А теперь мы дадим название той идеологии и той логике, которая вырастает в связи с инкорпорированным строем предложения. Эта идеология и эта логика есть мифология. Ведь мифологией мы называем именно понимание всего неживого как живого и всего механического как органического. При этом живой организм есть только тот минимум, который вырастает из нумерического отождествления целого и части или общего и единичного. Сюда же относится, конечно, и одушевление, и личность, и бытие социальное, потому что везде в этих областях мы тоже находим такие цельности, которые гибнут с уничтожением тех или иных своих частей. Поэтому мифология, будучи пониманием неживой действительности как живой, является также и пониманием неодушевленного как одушевленного, безличностного как личностного и несоциального как социального. Логически все это мифологическое понимание коренится только в нумерическом, вещественно-материальном отождествлении целого и частей; и зарождается оно только на ступени инкорпорированного синтаксиса, так что всякий миф есть не что иное, как логический аналог инкорпорированного предложения. Будучи лишенным способности соединять и разделять расчлененные категории, человеческий субъект на ступени инкорпорации компенсирует себе недостаток этой способности переносом ее на объективный мир, в результате чего и оказывается, что для такого мышления сами вещи являются носителями этой способности, осуществляя эту способность так, как они это могут, т.е. вещественно же; а это и значит, что они трактуются здесь как живые и одушевленные организмы.
4. Вытекающая отсюда система мышления.Если мы теперь объединим в одно целое то, к чему приводит отсутствие морфологии, т.е. понимание действительности, как размытых чувственных вещей, и то, к чему приводит отсутствие частей речи, т.е. мифологию, то мы и получим первое и пока, правда, еще очень общее представление о самом механизме первобытного мышления на ступени инкорпорации. Очевидно, такое мышление имеет дело исключительно с материально-вещественными и чисто чувственными мифами, т.е. чувственное и материальное необходимым образом воспринимается здесь как мифическое, а все мифическое исключительно только как чувственное и материальное. Вникнем в сам механизм или, точнее говоря, в метод такого мышления.

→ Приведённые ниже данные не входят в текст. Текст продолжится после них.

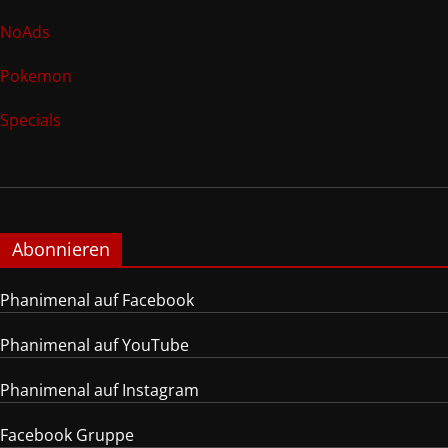
NoAds
Pokemon
Specials
Abonnieren
Phanimenal auf Facebook
Phanimenal auf YouTube
Phanimenal auf Instagram
Facebook Gruppe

Логические категории здесь, как мы видели, даны слитно и нерасчлененно, даны как абсолютное и нумерическое тождество. Но вся действительность здесь сводится только на чувственные вещи. Следовательно, все субстанции, признаваемые здесь, есть только материально-чувственные; и все качества здесь – только материально-чувственные; и так же – количества и все прочие категории. И, кроме того, это значит, что все слитно данные и нумерически отождествленные категории присутствуют целиком в каждой вещи, но каждый раз по-разному, ибо иначе вещи для такого мышления ничем не различались бы между собой. Другими словами, говоря вообще, для инкорпорированного мышления все решительно и целиком присутствует или, по крайней мере, может присутствовать во всем. Да иначе это и не может быть, поскольку инкорпорированное мышление, с одной стороны, не способно ничего расчленить, т.е. всюду мыслит все, что можно, сразу и одновременно; а с другой – оно не было бы и мышлением, если бы вообще не отличало одной вещи от другой. Отсюда-то и вытекает эта логическая разгадка первобытного мышления на ступени инкорпорации, сводящая его на этот принцип «все во всем».